The Republican candidate for U.S. Senate -- one of only three statewide elected positions in New Jersey -- last ran for public office 36 years ago. He hadn't even lived in the state until he moved back in a few months ago. And yet Jeff Bell beat out three challengers in a low-turnout (7.6 percent) primary last week. In Bergen County, considered a bellwether for the state, 43 percent of Republican voters just didn't vote for the top-of-the-ticket US Senate race. "None Of The Above" is technically Bergen County's choice for Republican nominee for Senate.
2) Experienced Republicans don't even offer themselves up as statewide candidates.

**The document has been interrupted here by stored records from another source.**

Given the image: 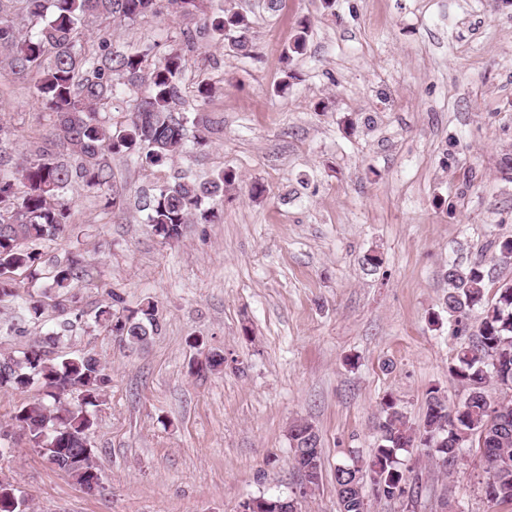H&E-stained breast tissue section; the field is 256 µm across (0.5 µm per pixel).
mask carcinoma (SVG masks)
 <instances>
[{
	"instance_id": "1",
	"label": "carcinoma",
	"mask_w": 512,
	"mask_h": 512,
	"mask_svg": "<svg viewBox=\"0 0 512 512\" xmlns=\"http://www.w3.org/2000/svg\"><path fill=\"white\" fill-rule=\"evenodd\" d=\"M203 0H167L170 14L188 16ZM158 14V0H0V68L18 79L34 80L35 100L48 112L52 138L34 153L10 165L0 153V295L15 293L12 277L17 271L39 276L41 254L22 247L26 240H38L62 233L70 223L66 194L77 178L90 188L112 191V203L121 194L111 190L112 168L106 155H134L148 167H161L179 154L188 141L184 119L175 116L182 105L179 79L184 58L172 50L159 61L148 64L147 52L114 54L107 38L97 46L80 43L82 29L97 18L117 23ZM214 32L228 37L232 50L246 56L252 52L246 17L224 7L209 18ZM307 26L300 24L288 46L287 58L304 54ZM140 83L144 91L137 98L126 124L117 129L99 119L100 109L112 100L118 81ZM74 156L77 165L66 157ZM235 181L230 171H220L199 181L178 177L156 186L142 197V210L152 231L166 241L179 239L188 224L209 222L224 191ZM82 274L79 261L58 265L52 271L51 287L69 293L79 287ZM448 285L446 307L450 315L465 317L478 313L479 325L471 343L461 348L449 372L466 387L468 394L460 405L463 418L453 424V408L432 388L427 393L423 426L408 424L392 398L381 406L378 445L371 460L357 471L336 466V494L342 512H367L365 493L349 485L369 481L372 494L406 484L399 467L397 451L415 446L427 450L434 462L451 450L461 451L485 435L482 454L489 479L500 483L498 502L512 504V400L496 402L488 394L494 384L512 390V372L501 379L495 368V353L505 339L512 340V282L496 289L491 303L487 291L494 284L491 270L481 262L445 268ZM24 318L35 321L44 312L40 301L23 300ZM130 344H140L158 330L155 304L148 301L122 314L112 306L94 316ZM109 382L102 365L91 354L49 358L34 345L0 361V389L24 391L37 385L43 397L16 409L14 424L39 449L42 456L83 484L87 472L68 464L85 452L88 433L94 425L93 411L99 406L103 388ZM76 386L83 401L63 405L57 388ZM292 459L303 463L305 449L316 444L301 435L290 436ZM24 501L9 483L0 482V512H24Z\"/></svg>"
}]
</instances>
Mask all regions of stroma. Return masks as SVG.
I'll return each mask as SVG.
<instances>
[{
    "label": "stroma",
    "instance_id": "35a3bbf8",
    "mask_svg": "<svg viewBox=\"0 0 512 512\" xmlns=\"http://www.w3.org/2000/svg\"><path fill=\"white\" fill-rule=\"evenodd\" d=\"M250 25L252 53H234L200 16L154 17L112 27L117 53L150 61L182 50L187 145L162 168L110 159L123 208L83 182L67 199L65 232L36 242L38 278L16 273L0 297V357L42 343L49 357L90 353L109 383L90 441L99 492L49 464L14 425L39 387L0 390V478L30 512H240L258 496L297 498L299 512H340L335 468L368 460L380 404L394 398L421 426L427 392L449 404L467 391L448 367L471 342L445 307L451 263H490L512 237V0H231ZM308 27L303 56L286 60ZM211 83L212 95L197 87ZM0 124L21 158L49 135L30 82L0 70ZM227 170L236 182L211 224L167 242L137 202L185 173ZM265 187L252 197L253 183ZM379 259L364 268L365 256ZM78 260L73 294L47 290L55 266ZM120 296L151 301L159 331L131 347L94 325ZM45 313L18 319L21 298ZM224 369L206 368L210 350ZM304 419L323 449L318 489L298 497L289 428ZM418 492L411 512H512L488 502L478 449L449 472L420 449L399 452Z\"/></svg>",
    "mask_w": 512,
    "mask_h": 512
}]
</instances>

Incumbent Democratic Sen. Cory Booker has a ton of money and name recognition, so some experienced state legislators may have stayed out of this year's race for those reasons. But some Republicans privately blame Gov. Christie for the lack of established candidates in recent races. They say he has done little to build the party in the state, barely campaigning for Republican state legislators and generally forbidding the only other statewide elected Republican, Lt. Gov. Kim Guadagno, from even talking to the press. Christie didn't release a statement or a tweet congratulating Jeff Bell after he won last week, and the Star-Ledger says Bell didn't even get a congratulatory phone call from the governor. As a Republican in New Jersey, unless you have Christie fully backing and fundraising for your candidacy, it's going to be tough to win a statewide race.

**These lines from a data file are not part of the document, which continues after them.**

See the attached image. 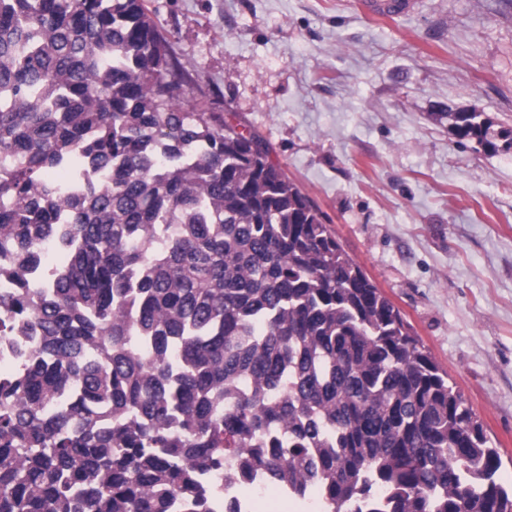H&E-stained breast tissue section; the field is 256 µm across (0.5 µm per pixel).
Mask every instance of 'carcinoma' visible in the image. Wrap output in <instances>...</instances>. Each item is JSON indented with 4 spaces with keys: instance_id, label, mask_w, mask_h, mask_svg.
Listing matches in <instances>:
<instances>
[{
    "instance_id": "obj_1",
    "label": "carcinoma",
    "mask_w": 512,
    "mask_h": 512,
    "mask_svg": "<svg viewBox=\"0 0 512 512\" xmlns=\"http://www.w3.org/2000/svg\"><path fill=\"white\" fill-rule=\"evenodd\" d=\"M188 89L145 0H0V338L32 339L0 379V512H211L228 465L224 512L256 469L322 512H512L399 309ZM453 128L496 149L478 112Z\"/></svg>"
}]
</instances>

3) There are elections ALL THE TIME.
There have literally been elections most months in the last year. Working backward: There are mayoral run-off elections Tuesday in towns like Bayonne and Trenton. The senate and congressional primaries were last week. Mayoral races in Newark and elsewhere were in May. School board elections were in April. Last year, there were special senate elections in August and October, then a gubernatorial election in November. The New Jersey comptroller recently came out with a report about Fire District elections -- they have their elections in yet another month, February. The turnout for one fire district in Brick Township in 2012? 0.6 percent.
4) Campaign finance loopholes.
Congressman Rob Andrews, who was once a rising star in New Jersey's Democratic Party, resigned in February. So there was a special election -- a primary and a general -- to fill out his term. But his seat was also up for a new term that starts in January 2015. So State Sen. Donald Norcross, brother of South Jersey power broker George Norcross, ran against two other Democrats for both the special election and the regular election. On the same ballot. Voters might have been confused, but it created an opportunity for donors, like Donald's wealthy brother, George, to give money to him twice: Instead of the normal maximum of $5,200, donors can give up to $10,400 because there are technically two races going on. And Political Action Committees can give $20,000 per candidate, instead of $10,000. Norcross won the primary and is a lock in the general.